INPUT FOR THIS TASK:
★ ★ ★ ★

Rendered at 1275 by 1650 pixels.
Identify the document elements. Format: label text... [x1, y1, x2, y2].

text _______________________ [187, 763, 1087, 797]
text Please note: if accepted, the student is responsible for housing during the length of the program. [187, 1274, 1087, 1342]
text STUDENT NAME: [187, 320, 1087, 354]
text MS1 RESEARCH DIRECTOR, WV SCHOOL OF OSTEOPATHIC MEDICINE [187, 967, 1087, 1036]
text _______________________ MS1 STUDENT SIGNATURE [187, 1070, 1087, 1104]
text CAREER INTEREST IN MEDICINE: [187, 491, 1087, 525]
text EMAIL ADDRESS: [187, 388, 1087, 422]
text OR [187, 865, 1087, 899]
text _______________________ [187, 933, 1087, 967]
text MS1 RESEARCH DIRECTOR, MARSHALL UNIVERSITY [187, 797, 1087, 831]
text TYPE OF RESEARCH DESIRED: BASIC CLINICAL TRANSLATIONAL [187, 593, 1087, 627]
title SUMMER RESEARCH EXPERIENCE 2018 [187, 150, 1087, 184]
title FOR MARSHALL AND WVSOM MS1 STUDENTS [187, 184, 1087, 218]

★ ★ ★ ★

BRIEF: Look through the entries above. Copy each line in which the string "title" occurs.

ANSWER TO THE PROBLEM:
title SUMMER RESEARCH EXPERIENCE 2018 [187, 150, 1087, 184]
title FOR MARSHALL AND WVSOM MS1 STUDENTS [187, 184, 1087, 218]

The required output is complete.